Stored entries:
===

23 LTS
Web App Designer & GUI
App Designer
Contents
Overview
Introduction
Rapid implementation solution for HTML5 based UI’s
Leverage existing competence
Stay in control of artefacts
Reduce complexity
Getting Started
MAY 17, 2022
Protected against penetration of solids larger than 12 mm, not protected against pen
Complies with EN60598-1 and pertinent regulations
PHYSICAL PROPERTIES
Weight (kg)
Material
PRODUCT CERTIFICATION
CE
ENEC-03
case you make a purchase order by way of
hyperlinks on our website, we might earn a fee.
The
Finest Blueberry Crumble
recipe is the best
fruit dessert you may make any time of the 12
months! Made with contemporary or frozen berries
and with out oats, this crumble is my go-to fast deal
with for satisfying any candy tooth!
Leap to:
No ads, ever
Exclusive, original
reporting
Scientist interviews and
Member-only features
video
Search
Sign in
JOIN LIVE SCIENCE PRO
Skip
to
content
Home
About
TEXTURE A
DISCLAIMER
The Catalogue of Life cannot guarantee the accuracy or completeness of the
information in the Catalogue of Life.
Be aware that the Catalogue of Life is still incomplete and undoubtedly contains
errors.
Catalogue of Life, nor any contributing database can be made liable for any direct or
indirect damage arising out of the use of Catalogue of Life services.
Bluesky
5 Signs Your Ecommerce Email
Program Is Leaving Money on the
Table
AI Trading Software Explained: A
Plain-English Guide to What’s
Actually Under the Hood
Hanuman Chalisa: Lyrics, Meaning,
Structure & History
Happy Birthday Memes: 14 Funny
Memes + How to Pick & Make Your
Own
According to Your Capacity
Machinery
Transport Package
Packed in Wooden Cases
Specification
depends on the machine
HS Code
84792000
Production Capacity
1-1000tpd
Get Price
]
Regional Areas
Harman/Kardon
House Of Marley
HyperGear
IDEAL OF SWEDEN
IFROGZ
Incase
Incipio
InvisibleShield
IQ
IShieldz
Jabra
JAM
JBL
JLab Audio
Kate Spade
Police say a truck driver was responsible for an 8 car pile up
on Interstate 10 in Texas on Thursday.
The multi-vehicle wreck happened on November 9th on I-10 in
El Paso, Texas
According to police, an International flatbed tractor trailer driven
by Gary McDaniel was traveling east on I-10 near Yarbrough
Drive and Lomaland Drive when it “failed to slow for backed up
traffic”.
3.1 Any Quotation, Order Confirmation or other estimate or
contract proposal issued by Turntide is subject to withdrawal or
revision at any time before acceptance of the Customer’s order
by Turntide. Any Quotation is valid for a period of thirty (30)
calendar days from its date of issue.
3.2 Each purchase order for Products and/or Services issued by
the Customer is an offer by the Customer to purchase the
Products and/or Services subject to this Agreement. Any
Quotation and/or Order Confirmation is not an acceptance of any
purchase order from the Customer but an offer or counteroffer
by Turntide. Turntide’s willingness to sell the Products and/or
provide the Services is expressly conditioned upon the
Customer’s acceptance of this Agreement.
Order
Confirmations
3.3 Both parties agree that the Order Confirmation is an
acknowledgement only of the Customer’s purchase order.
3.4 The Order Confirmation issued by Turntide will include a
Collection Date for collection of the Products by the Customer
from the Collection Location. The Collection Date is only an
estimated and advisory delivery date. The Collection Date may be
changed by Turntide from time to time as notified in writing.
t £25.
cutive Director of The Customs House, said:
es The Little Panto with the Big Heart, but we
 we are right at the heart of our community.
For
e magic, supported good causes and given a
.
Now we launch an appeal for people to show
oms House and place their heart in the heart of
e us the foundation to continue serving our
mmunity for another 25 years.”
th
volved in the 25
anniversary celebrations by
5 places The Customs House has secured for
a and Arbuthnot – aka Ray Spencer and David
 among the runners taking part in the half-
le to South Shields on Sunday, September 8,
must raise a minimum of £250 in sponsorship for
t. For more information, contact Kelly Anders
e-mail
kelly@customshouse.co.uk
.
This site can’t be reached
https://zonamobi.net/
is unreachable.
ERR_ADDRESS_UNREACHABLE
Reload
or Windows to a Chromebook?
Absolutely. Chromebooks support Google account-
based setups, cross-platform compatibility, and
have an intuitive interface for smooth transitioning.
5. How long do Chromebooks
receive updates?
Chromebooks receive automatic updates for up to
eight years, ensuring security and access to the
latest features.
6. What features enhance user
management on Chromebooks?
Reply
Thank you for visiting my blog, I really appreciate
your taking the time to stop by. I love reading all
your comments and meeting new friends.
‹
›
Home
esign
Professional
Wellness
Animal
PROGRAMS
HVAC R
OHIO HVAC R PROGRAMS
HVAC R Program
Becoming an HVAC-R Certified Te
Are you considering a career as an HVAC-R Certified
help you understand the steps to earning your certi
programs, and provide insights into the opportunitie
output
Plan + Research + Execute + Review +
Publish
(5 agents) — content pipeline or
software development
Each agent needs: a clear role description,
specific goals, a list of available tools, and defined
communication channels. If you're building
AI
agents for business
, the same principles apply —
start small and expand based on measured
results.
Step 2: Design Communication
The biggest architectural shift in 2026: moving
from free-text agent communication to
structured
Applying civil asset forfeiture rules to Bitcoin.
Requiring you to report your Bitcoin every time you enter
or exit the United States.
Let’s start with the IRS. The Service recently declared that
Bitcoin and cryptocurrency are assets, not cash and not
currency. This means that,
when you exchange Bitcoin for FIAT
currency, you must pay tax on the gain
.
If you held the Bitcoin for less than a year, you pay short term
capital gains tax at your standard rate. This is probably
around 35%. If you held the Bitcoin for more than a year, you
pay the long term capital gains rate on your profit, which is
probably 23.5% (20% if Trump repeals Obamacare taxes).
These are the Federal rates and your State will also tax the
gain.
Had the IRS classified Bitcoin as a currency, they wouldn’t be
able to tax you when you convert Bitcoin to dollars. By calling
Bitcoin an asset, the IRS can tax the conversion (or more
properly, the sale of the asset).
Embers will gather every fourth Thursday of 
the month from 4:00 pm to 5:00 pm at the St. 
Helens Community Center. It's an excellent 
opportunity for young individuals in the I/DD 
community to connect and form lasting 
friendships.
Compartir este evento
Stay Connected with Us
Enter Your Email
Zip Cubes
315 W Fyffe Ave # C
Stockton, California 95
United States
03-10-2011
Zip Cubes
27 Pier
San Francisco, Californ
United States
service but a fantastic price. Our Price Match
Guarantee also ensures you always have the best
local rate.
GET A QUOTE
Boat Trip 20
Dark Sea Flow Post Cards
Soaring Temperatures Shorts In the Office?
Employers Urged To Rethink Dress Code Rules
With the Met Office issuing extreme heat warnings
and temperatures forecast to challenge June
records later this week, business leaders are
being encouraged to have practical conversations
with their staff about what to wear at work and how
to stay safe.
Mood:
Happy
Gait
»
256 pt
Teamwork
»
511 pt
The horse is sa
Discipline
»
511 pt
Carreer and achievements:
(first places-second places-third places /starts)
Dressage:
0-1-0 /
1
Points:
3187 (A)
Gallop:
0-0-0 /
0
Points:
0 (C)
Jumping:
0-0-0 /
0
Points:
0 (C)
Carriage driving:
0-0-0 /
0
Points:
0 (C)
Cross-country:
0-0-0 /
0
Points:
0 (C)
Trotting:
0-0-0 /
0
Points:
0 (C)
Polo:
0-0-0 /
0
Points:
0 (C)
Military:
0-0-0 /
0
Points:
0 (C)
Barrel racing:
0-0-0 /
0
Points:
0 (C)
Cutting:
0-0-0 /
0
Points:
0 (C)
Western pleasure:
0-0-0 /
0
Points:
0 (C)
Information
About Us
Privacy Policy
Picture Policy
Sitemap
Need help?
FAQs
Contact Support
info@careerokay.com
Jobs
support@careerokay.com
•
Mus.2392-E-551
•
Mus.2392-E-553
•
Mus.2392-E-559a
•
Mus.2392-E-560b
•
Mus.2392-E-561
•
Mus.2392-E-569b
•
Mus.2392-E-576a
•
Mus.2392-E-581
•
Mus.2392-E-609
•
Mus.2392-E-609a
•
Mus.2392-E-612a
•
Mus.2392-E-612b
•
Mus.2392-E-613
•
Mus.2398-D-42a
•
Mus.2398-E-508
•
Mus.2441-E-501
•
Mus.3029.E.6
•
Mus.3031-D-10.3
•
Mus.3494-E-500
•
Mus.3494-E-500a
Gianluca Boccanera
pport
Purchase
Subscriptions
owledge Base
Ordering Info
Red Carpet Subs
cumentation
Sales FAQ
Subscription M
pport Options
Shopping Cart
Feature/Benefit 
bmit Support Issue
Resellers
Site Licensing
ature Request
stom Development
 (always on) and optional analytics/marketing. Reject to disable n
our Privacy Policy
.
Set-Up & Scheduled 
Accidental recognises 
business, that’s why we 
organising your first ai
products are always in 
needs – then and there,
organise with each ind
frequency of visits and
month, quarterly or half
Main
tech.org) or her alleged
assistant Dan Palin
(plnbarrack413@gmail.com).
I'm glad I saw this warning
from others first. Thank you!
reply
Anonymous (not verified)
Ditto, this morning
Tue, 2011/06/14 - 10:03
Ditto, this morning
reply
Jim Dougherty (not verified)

===

TASK TO COMPLETE - From the data above, work out how many lines contain the string "have" and reply with only the number.

SOLUTION TO THE PROBLEM - 3